Ahlawat S K, Jain S, Kumari S, Varma S, Sharma B K
Department of Internal Medicine, Postgraduate Institute of Medical Education and Research, Chandigarh, India.
Obstet Gynecol Surv. 1999 Nov;54(11):728-37. doi: 10.1097/00006254-199911000-00025.
We report on a young woman with pheochromocytoma associated with pregnancy and review 41 other cases reported in the literature from 1988 to 1997. This review reveals that the overall maternal mortality was 4 percent and the fetal loss 11 percent; antenatal diagnosis of pheochromocytoma reduced maternal mortality to 2 percent; however, fetal loss was 14 percent. Diagnosis of pheochromocytoma was made antepartum in 83 percent of the cases.

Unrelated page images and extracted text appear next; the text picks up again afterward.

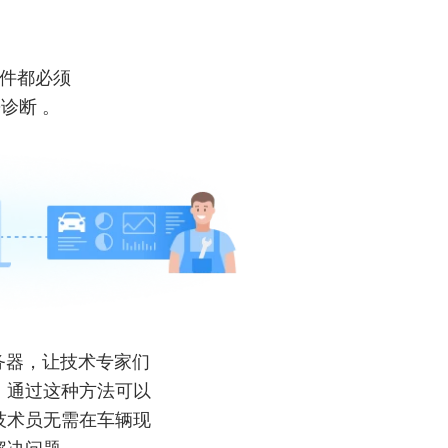
件都必须
D诊断
。
信服务器，让技术专家们
。通过这种方法可以
技术员无需在车辆现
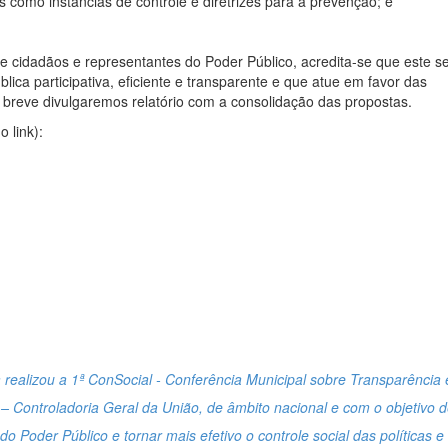
s como instâncias de controle e diretrizes para a prevenção; e
cidadãos e representantes do Poder Público, acredita-se que este se
ca participativa, eficiente e transparente e que atue em favor das
 breve divulgaremos relatório com a consolidação das propostas.
 link):
la realizou a 1ª ConSocial - Conferência Municipal sobre Transparência 
– Controladoria Geral da União, de âmbito nacional e com o objetivo 
do Poder Público e tornar mais efetivo o controle social das políticas e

Although pheochromocytoma associated with pregnancy is rare, a high index of clinical suspicion must be kept and all those at risk must be investigated to achieve an early diagnosis and improved outcome. Once the diagnosis is confirmed, alpha-adrenergic blockade is essential and beta-blockade may be required. Magnetic resonance imaging and computerized tomography scan may be used to localize the tumor during the antenatal period. In early pregnancy, i.e., before 24 weeks, both tumor resection and medical treatment are associated with good fetal outcome; in later pregnancy, elective cesarean delivery followed by tumor resection results in favorable maternal and fetal outcome.
Obstetricians & Gynecologists, Family Physicians.
After completion of this article, the reader will be able to understand the clinical manifestations of a pheochromocytoma during pregnancy, how to make the diagnosis of a pheochromocytoma during pregnancy, and to know the medical and surgical management of a pheochromocytoma during pregnancy.